Steinbeck understood that the migrants would not vanish from sight, even though official California hoped they would. He also knew that the subject reached further than he had first imagined. Consequently, Steinbeck built on his News pieces and made at least one more monthlong field trip with Tom Collins in October and November 1937. They started from Gridley, where Collins was managing a new camp, but then roamed California from Stockton to Needles, wherever migrants were gathered at work. His purpose was to gather more research for his next version, the “big” book of fiction that had been in his mind for most of that year. (A letter to Elizabeth Otis, written on January 27, 1937, indicates that he had been wrestling with this version since the previous winter: “The new book has struck a bad snag. . . . The subject is so huge it scares me to death.”) In an interview with Dorothy Steel on November 4, 1937, in the Los Gatos Mail News, Steinbeck told of starting a book whose topic was the Dust Bowl refugees, the “Oklahomans.” Though he was “reluctant to discuss the characters and plot,” he said it was “one-third complete and will be about 1,000 pages in length.” Given his comment to Otis, and the fact that Steinbeck traveled a good deal that year, three hundred pages of completed manuscript may have been wishful thinking on his part, or it may gave represented the total number of pages of reports and research notes he had accumulated thus far.
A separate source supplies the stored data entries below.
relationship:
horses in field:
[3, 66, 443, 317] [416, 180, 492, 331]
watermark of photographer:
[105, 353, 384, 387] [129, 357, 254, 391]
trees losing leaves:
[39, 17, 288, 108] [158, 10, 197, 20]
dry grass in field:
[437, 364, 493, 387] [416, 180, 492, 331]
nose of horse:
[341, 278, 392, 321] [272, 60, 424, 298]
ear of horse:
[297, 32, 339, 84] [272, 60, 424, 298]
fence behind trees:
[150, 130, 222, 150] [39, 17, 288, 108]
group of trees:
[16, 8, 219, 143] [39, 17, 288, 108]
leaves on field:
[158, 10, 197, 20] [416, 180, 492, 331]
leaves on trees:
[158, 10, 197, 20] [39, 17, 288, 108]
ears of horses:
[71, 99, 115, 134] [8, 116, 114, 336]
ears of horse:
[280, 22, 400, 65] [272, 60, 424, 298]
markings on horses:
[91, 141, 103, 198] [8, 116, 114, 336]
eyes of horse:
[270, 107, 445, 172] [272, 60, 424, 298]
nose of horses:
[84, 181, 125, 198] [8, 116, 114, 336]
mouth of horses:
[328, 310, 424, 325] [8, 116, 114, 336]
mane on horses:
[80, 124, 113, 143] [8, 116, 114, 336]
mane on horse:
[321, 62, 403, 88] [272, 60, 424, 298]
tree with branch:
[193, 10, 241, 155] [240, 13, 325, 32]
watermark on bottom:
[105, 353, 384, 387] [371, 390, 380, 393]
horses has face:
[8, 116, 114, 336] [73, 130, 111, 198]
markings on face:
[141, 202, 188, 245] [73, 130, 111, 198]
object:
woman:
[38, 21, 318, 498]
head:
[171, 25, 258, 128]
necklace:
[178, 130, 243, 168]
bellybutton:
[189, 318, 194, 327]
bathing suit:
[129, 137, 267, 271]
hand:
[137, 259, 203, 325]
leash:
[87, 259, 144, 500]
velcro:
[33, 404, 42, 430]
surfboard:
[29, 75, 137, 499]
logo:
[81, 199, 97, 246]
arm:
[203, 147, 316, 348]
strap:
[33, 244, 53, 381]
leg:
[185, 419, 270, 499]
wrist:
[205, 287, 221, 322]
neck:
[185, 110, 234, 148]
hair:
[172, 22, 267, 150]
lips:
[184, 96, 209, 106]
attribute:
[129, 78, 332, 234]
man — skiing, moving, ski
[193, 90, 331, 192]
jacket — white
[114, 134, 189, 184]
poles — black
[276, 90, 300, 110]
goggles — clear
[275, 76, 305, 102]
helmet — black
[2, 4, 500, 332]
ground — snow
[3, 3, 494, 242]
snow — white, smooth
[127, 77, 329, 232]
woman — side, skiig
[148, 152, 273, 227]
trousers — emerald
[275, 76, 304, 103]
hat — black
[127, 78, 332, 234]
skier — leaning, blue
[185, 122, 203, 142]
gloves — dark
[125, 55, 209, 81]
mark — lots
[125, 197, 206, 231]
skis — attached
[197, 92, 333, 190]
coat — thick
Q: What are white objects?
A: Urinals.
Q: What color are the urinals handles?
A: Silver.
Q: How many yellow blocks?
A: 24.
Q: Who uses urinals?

In a second interview two months later, with journalist Louis Walther on January 8, 1938, in the San Jose Mercury Herald, he apparently had not progressed much, if at all. After hitting several “snags,” he was working on a “rather long novel” called “The Oklahomans,” which was “still a long way from finished.” Steinbeck, generally guarded with interviewers, revealed enough to Walther to indicate that his novel’s focus was the salutary, irrepressible character of the “southern dust bowl migrants” who, he believed, would profoundly alter the tenor of life in California.